____ Data records
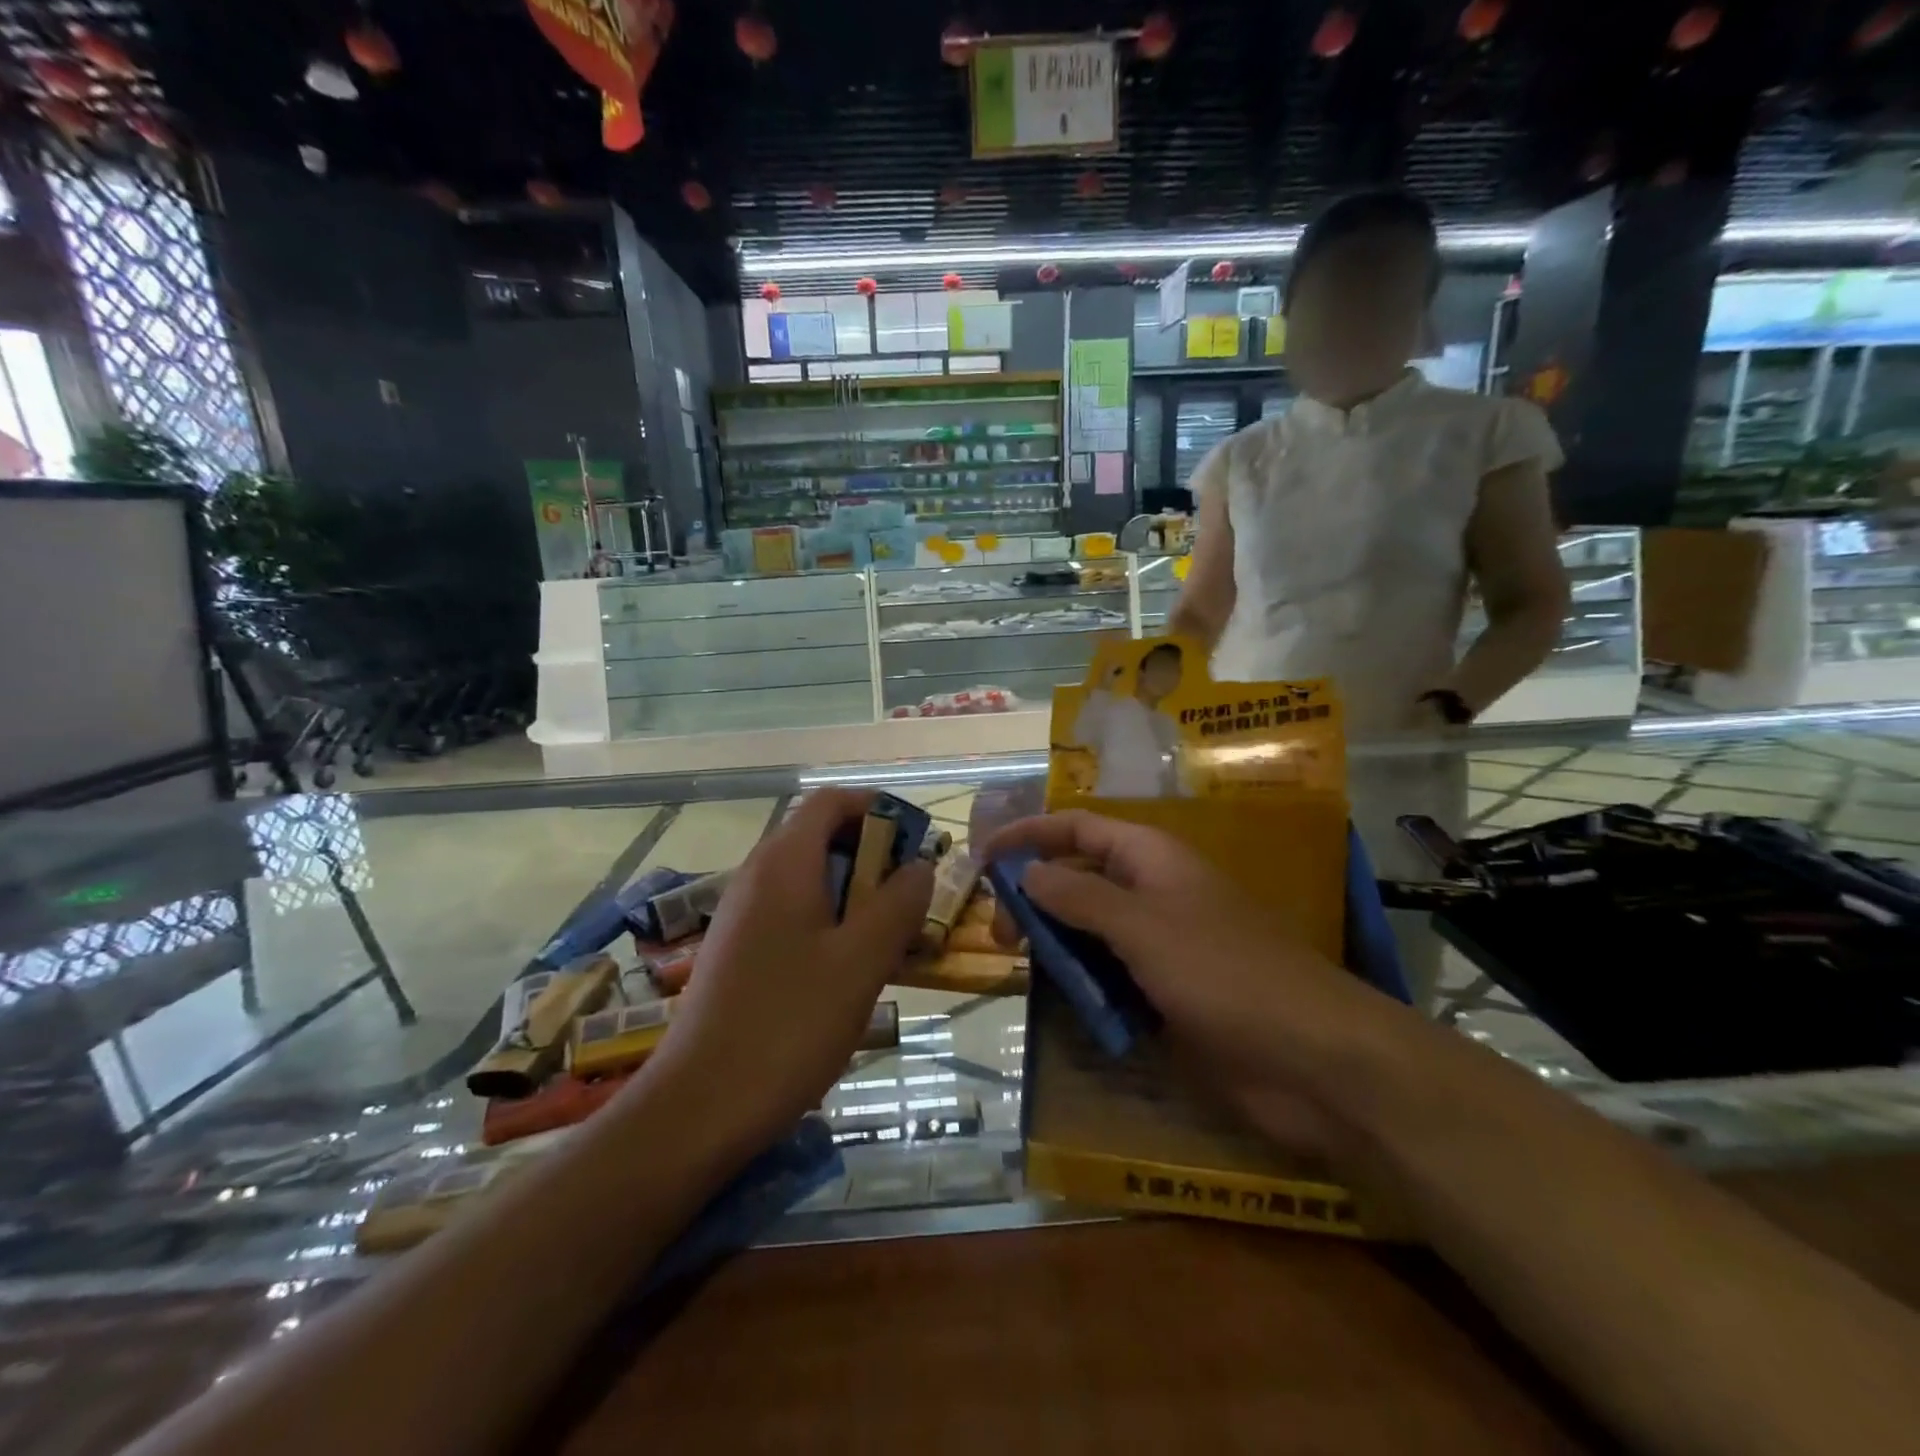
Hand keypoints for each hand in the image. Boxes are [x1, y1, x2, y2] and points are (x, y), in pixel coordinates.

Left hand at [643, 790, 933, 1156]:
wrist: (699, 1107)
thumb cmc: (789, 1024)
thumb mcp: (861, 961)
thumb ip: (898, 904)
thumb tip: (919, 866)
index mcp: (784, 863)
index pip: (830, 801)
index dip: (876, 807)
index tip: (916, 839)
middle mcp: (757, 876)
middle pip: (820, 837)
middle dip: (872, 855)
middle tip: (912, 897)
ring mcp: (742, 915)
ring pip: (809, 880)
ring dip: (855, 893)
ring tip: (891, 936)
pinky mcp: (738, 951)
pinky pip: (792, 914)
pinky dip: (830, 922)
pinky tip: (850, 969)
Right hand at [981, 810, 1394, 1140]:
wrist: (1312, 1059)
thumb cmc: (1224, 974)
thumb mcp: (1143, 926)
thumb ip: (1080, 896)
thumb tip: (1028, 871)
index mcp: (1152, 859)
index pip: (1078, 828)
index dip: (1030, 835)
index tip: (983, 858)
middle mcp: (1153, 893)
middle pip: (1080, 877)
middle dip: (1036, 897)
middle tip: (1001, 936)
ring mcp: (1161, 945)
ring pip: (1091, 931)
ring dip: (1055, 943)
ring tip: (1020, 967)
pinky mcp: (1167, 993)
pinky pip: (1111, 976)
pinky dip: (1082, 983)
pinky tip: (1059, 1000)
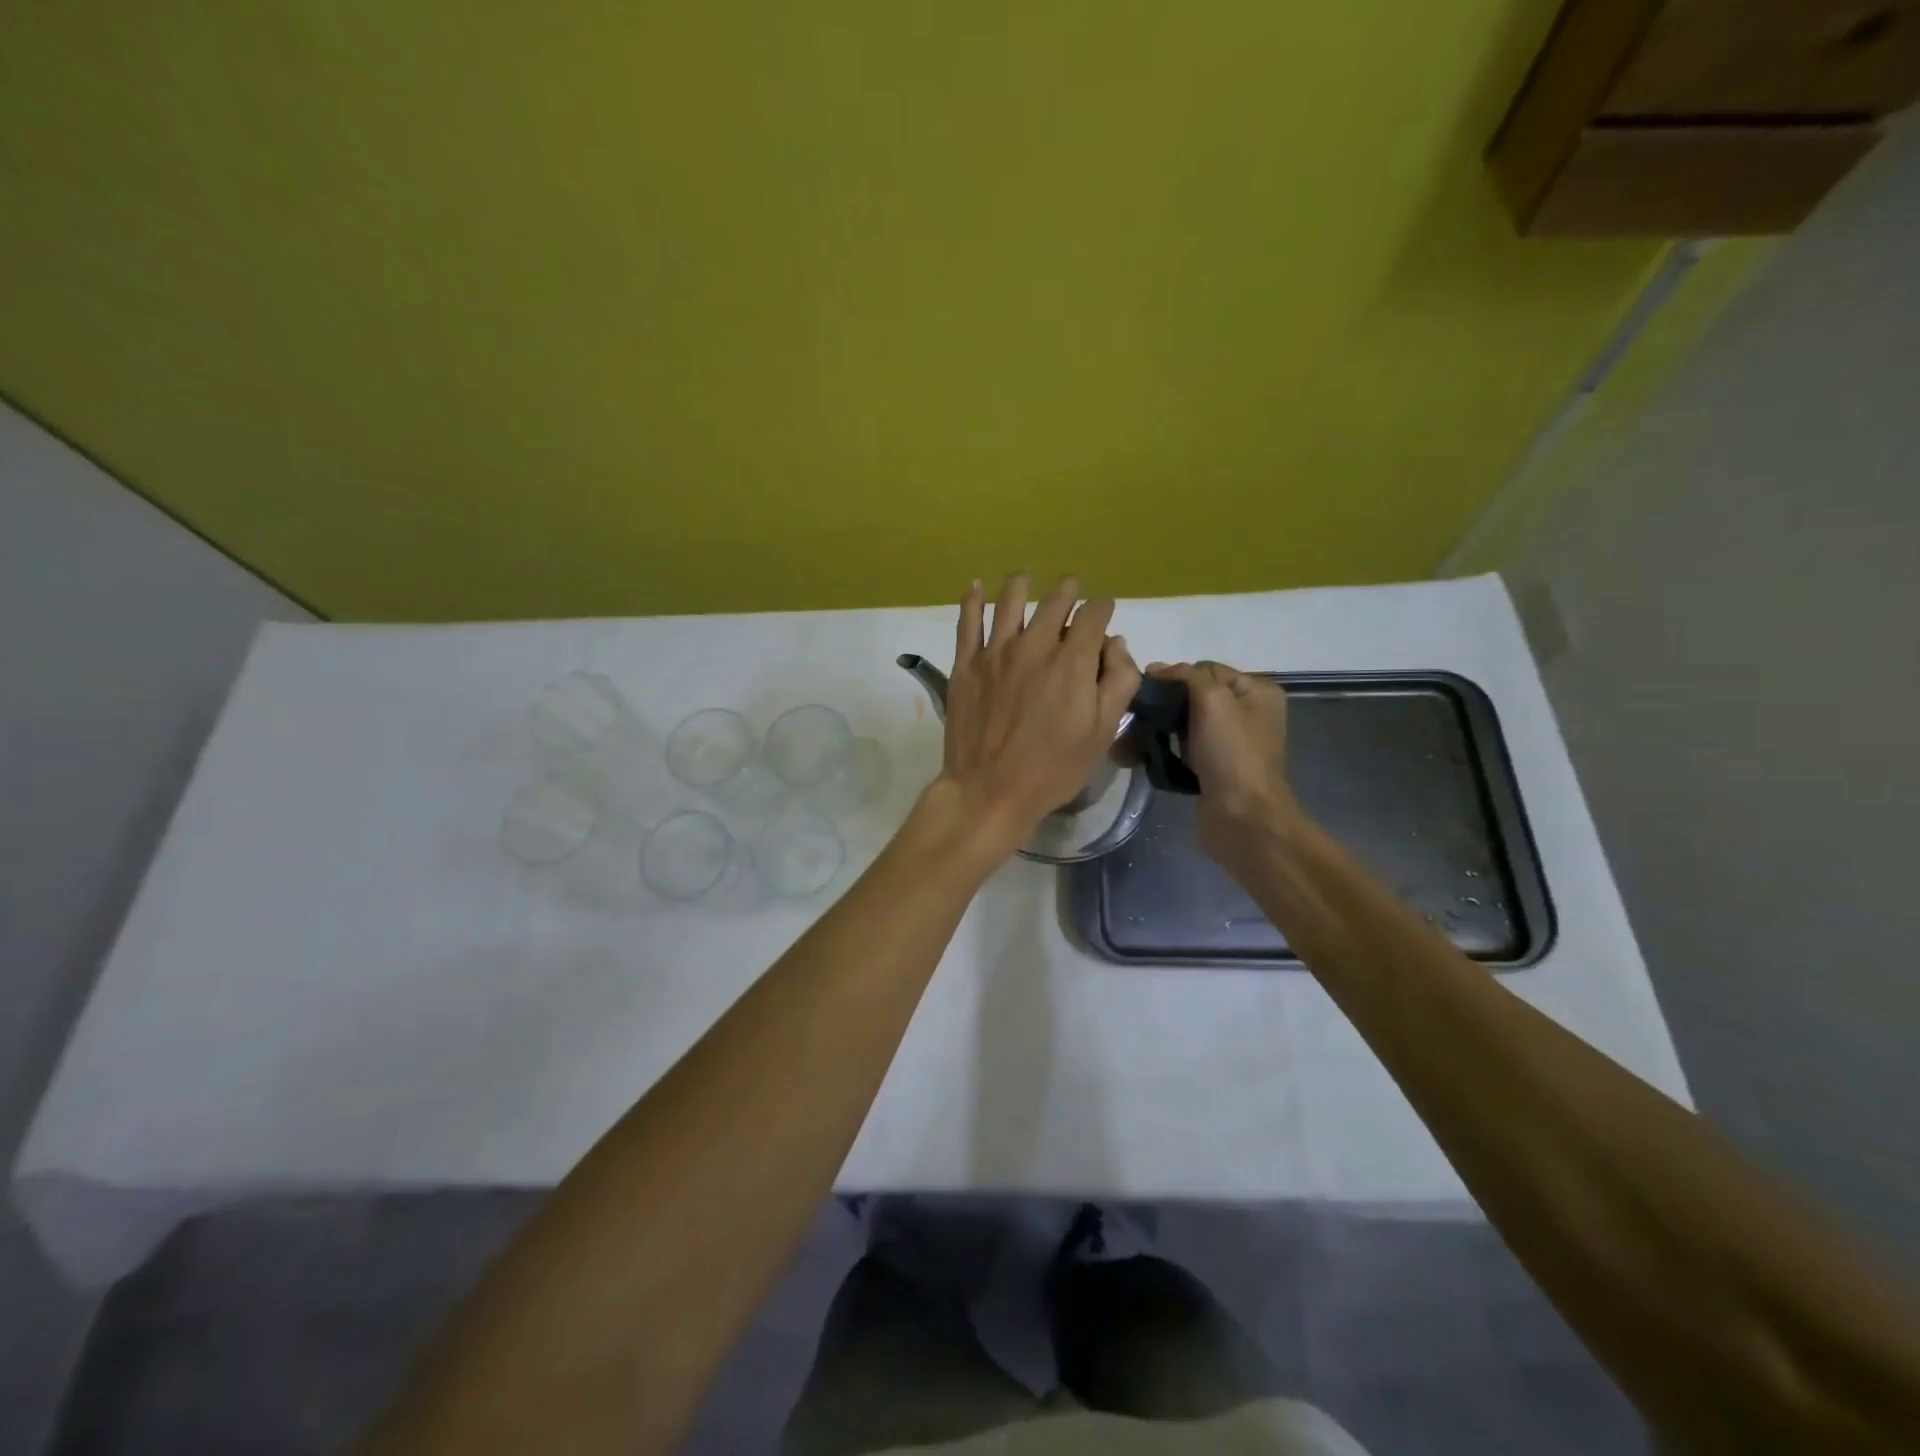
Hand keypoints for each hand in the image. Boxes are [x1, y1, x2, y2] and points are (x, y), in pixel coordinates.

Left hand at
________
**Required action**
Take the lines from the one holding "middle tip: (912, 897)" through the final line of the listing above and copy them exactly, both ends included, with no pictures.

**Written answer**
middle tip: (912, 897)
ring mcp: (742, 915)
ring pip: (809, 880)
ring dip: (855, 893)
ring tip: (891, 936)
pinky mcp: (738, 951)
pinky pip: (792, 914)
pinky dip: (830, 922)
pinky tip: (850, 969)
Right hand at [981, 810, 1394, 1140]:
wrist: (1312, 1059)
thumb cmc: (1224, 974)
thumb mcp: (1143, 926)
thumb ip: (1080, 896)
thumb tip: (1028, 871)
index mcp: (1152, 859)
index pip: (1078, 828)
index dip: (1030, 835)
index tip: (983, 858)
middle mcp: (1153, 893)
middle pip: (1080, 877)
middle dip: (1036, 897)
middle tip: (1001, 936)
ring mcp: (1161, 945)
ring pip: (1091, 931)
ring dip: (1055, 943)
ring tip: (1020, 967)
pinky mcp: (1167, 993)
pinky pip: (1111, 976)
pinky dip: (1082, 983)
pinky tip: (1059, 1000)
Hand keypoints for each hand in the image. Boxes are [x1, y1, x2, y2] and points are (x, y), in pixel coordinates.

Left hand at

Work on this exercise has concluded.